Websites that adapt to changing energy levels

Ūrjā

What makes a good website? Ask a designer and they might talk about established principles for building intuitive, aesthetic, accessible sites. Keeping aside individual user experiences, if we a take the whole of the web into account, particularly its global energy consumption, another metric becomes apparent. What is the energy cost of a webpage whizzing past the cables, criss-crossing the planet, going from servers to clients? Ūrjā is a project that considers energy consumption as a parameter for the design of the web.
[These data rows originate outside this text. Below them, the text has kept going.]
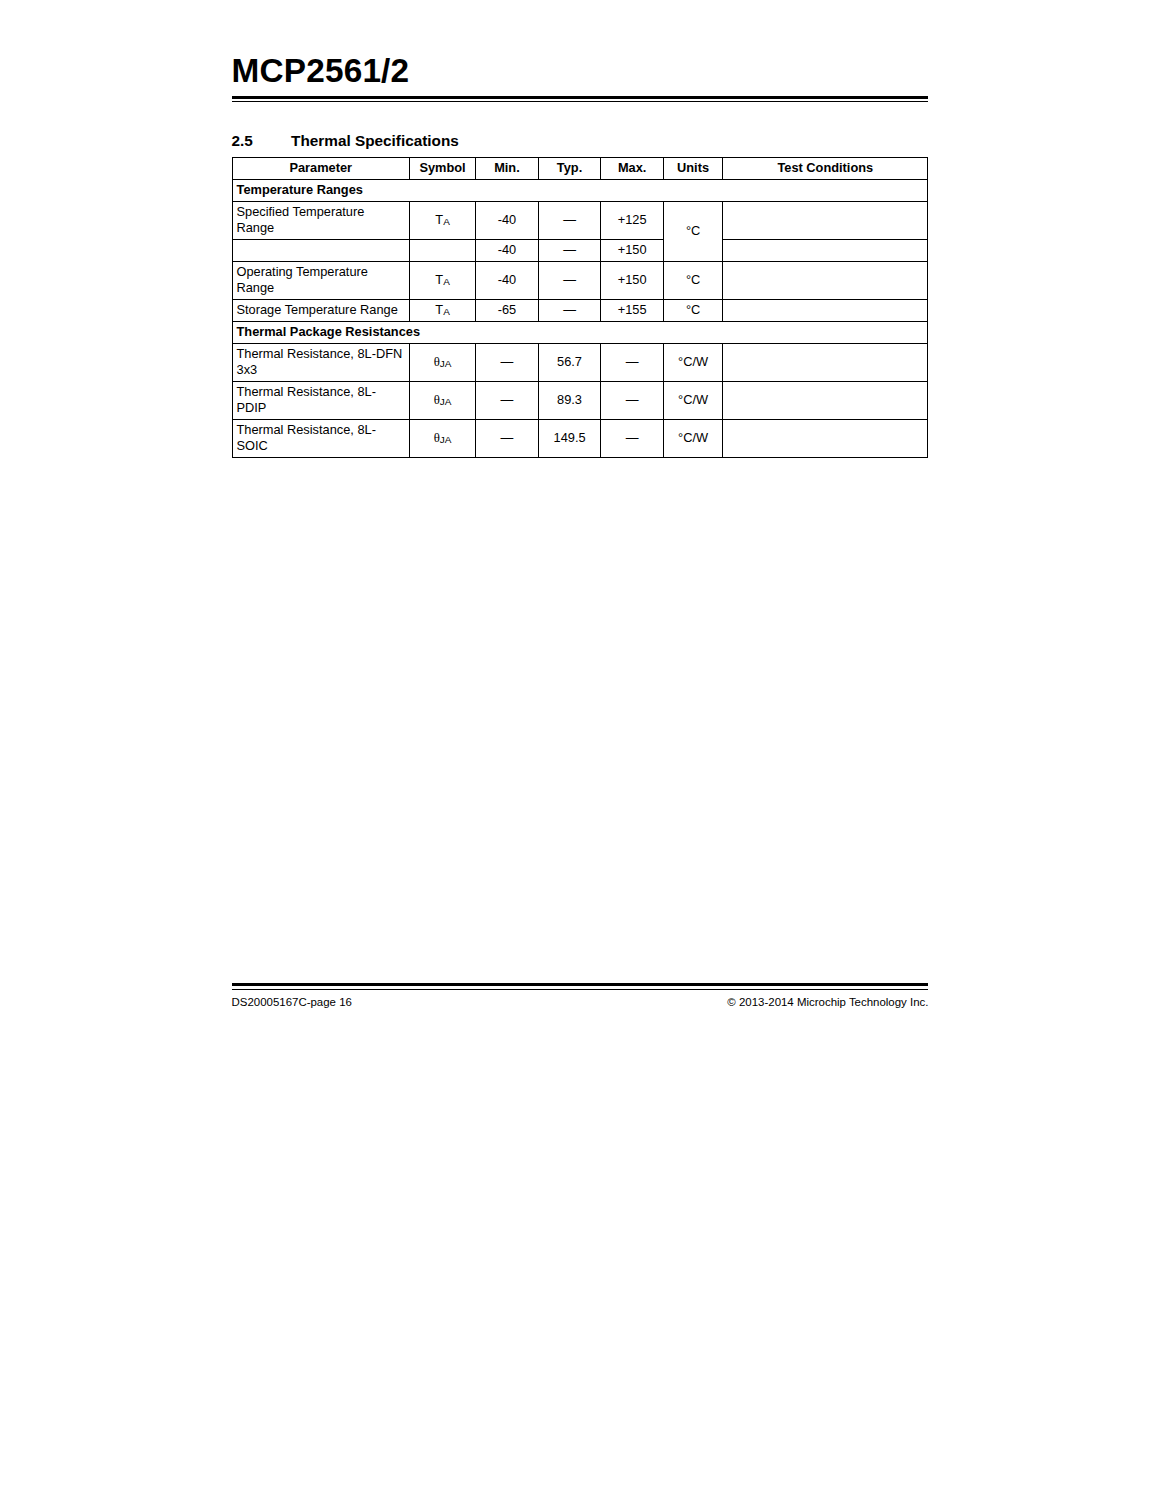MCP2561/2
2.5 Thermal Specifications
| Parameter | Symbol | Min. | Typ. | Max. | Units | Test Conditions |
| --- | --- | --- | --- | --- | --- | --- |
| Temperature Ranges |
| Specified Temperature Range | T A | -40 | — | +125 | °C | |
| | | -40 | — | +150 | |
| Operating Temperature Range | T A | -40 | — | +150 | °C | |
| Storage Temperature Range | T A | -65 | — | +155 | °C | |
| Thermal Package Resistances |
| Thermal Resistance, 8L-DFN 3x3 | θ JA | — | 56.7 | — | °C/W | |
| Thermal Resistance, 8L-PDIP | θ JA | — | 89.3 | — | °C/W | |
| Thermal Resistance, 8L-SOIC | θ JA | — | 149.5 | — | °C/W | |
DS20005167C-page 16 © 2013-2014 Microchip Technology Inc.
Solar Protocol is a global network of volunteer-run servers powered by solar energy. These servers hold the same information butcommunicate with each other over public APIs to determine which server has the most energy at any moment in time & hence should become the active server. In effect, these servers share their workload, handing off responsibility as they wait to be recharged.
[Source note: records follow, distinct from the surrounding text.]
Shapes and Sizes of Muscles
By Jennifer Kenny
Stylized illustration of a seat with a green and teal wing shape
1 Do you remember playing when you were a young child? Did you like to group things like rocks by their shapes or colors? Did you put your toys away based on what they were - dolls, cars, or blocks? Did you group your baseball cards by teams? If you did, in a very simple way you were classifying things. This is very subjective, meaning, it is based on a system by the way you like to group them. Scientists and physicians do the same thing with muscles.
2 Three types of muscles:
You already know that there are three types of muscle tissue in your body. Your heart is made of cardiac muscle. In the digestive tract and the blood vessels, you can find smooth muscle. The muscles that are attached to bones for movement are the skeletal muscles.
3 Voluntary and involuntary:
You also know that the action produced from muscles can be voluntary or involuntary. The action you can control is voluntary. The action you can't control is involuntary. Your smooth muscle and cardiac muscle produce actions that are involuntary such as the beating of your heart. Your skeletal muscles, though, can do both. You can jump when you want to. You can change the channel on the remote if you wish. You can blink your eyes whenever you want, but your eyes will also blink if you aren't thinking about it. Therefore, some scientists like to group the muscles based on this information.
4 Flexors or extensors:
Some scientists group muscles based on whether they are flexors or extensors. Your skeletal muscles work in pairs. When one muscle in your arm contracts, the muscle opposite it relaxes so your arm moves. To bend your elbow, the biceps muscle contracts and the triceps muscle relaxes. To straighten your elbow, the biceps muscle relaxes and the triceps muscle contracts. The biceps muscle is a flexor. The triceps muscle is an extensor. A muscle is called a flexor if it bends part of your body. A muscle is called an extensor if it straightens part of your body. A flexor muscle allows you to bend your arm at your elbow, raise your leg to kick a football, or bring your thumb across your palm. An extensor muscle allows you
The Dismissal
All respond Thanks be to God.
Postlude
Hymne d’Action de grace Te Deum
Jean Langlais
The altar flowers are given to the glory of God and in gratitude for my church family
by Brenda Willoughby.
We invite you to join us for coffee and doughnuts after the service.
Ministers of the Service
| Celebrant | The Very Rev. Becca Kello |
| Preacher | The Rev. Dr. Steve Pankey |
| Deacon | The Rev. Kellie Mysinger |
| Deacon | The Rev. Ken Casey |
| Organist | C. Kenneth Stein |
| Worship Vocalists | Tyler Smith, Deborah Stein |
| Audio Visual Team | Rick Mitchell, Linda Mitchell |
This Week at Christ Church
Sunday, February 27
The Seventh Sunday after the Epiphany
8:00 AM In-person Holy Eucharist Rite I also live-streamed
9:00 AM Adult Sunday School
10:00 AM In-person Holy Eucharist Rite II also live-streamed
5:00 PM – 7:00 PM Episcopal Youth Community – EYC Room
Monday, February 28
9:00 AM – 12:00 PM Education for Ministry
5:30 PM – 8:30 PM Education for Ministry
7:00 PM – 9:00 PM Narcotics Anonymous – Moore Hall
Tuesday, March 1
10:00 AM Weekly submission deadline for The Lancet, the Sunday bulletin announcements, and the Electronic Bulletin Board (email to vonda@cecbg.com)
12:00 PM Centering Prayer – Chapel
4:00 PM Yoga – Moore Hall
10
In the visualisation above, I use the Solar Protocol API to fetch the voltage and current data logged by the active server over the past week. The natural cyclical pattern in solar energy becomes apparent by the rise and fall in power over time. This data is fetched in real-time and rendered as an animated graphic in high-energy use designs, shown as a static image in medium-energy, and as an ASCII diagram on the low-energy page.

Imagine that the server-client interaction is akin to a chit-chat between two people. We intuitively gauge our own & our partner's energy levels and adapt the discourse accordingly. Similarly, clients and server must assess each other's energy levels to choose a design appropriate for their capacity.